What's Up Doc?
Why is it that Democrats seem never to miss a chance to ally with the worst in society?
I struggle to understand why some Democrats seem quick to defend deeply flawed individuals or causes. Take Washington state’s law that eases penalties for child murderers if they’ve killed two or fewer kids—hardly a sympathetic group. Or consider Mahmoud Khalil, whom CNN calls “a prominent Palestinian activist who helped lead Columbia University’s student protests for a Gaza ceasefire,” while glossing over his calls to dismantle Western civilization and his support for Hamas.
What drives this?
Two factors stand out to me. First, some Democrats seem to view laws, or at least certain ones, as tools that create criminals rather than prevent crime. It’s not a dominant belief, but it surfaces in critiques of power and inequality. Pair that with a messiah complex - a belief they’re uniquely positioned to save or redeem - and it starts to explain the pattern.

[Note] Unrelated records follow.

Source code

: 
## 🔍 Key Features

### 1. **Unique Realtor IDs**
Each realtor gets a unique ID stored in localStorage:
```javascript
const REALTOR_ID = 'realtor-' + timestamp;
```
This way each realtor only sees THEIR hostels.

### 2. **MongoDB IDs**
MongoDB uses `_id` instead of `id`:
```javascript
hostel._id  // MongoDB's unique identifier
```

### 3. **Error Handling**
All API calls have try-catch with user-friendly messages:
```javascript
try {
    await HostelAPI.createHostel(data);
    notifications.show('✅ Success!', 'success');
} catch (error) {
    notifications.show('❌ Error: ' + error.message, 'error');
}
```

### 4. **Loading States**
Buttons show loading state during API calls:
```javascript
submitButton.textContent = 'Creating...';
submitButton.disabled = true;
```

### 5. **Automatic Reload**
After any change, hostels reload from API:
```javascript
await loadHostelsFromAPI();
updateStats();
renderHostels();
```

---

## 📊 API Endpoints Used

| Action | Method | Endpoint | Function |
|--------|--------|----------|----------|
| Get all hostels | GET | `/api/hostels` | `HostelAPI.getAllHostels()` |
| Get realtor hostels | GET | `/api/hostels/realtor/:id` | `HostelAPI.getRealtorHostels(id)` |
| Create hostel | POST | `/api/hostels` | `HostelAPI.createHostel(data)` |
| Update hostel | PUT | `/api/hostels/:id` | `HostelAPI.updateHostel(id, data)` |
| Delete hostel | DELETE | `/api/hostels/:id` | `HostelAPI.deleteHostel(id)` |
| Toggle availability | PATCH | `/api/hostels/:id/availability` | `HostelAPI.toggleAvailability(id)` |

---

The “law as oppressor” idea has roots. Historically, vagrancy laws in medieval England or post-Civil War U.S. targeted the jobless and homeless, effectively criminalizing poverty. Critics like Howard Zinn highlight how Southern “Black Codes” after 1865 punished minor acts (like loitering) to trap freed slaves in convict leasing - prisons filled with Black men for petty offenses by 1890, a setup some call intentional. The 13th Amendment’s punishment exception didn’t help. Anarchists like Lysander Spooner, writing in the 1800s, saw laws as elite weapons to control the masses, pointing to victimless crimes like drug possession. The War on Drugs backs this up: arrests jumped from 581,000 in 1980 to over 1.5 million by 2019 (Sentencing Project), mostly for possession, hitting minority communities hardest despite similar usage rates across races. French philosopher (and alleged serial abuser of young boys) Michel Foucault, in Discipline and Punish (1975), argued modern law defines “deviant” to manage society, not just stop crime - think speeding tickets padding budgets more than fixing roads.
Skeptics push back. Most see laws as protecting order, with criminals arising from breaking them - FBI’s 2022 data shows 1.2 million violent crimes, suggesting intent matters. The “law creates criminals” view stays fringe, popular among radicals or reformists.
Then there’s the messiah complex: a psychological urge to save others, often tied to grandiosity or narcissism. It’s not a formal diagnosis, but picture someone convinced they alone can fix society’s woes, ignoring limits or input - like a politician framing every fight as their heroic crusade. It might stem from insecurity masked as confidence or empathy gone overboard. Studies (e.g., Leadership Quarterly, 2019) link it to narcissistic traits, seen in about 1% of people (NIMH). Think Jim Jones preaching salvation to death in 1978, or subtler cases of self-appointed saviors.
I’m no expert in law or psychology, but something pushes certain Democrats to back questionable figures or groups when much of society sees them as indefensible. Maybe it’s these dynamics - or maybe it’s something else entirely.
Maybe it is just that they see Republicans – or anyone who does not share 100% of their values – as evil and society sees opposing evil as laudable.



The term, 'Birds of a feather' comes to mind.
Democrats cannot tolerate the wrong person doing the right thing.
Democrats never care if the right person continually does the wrong thing.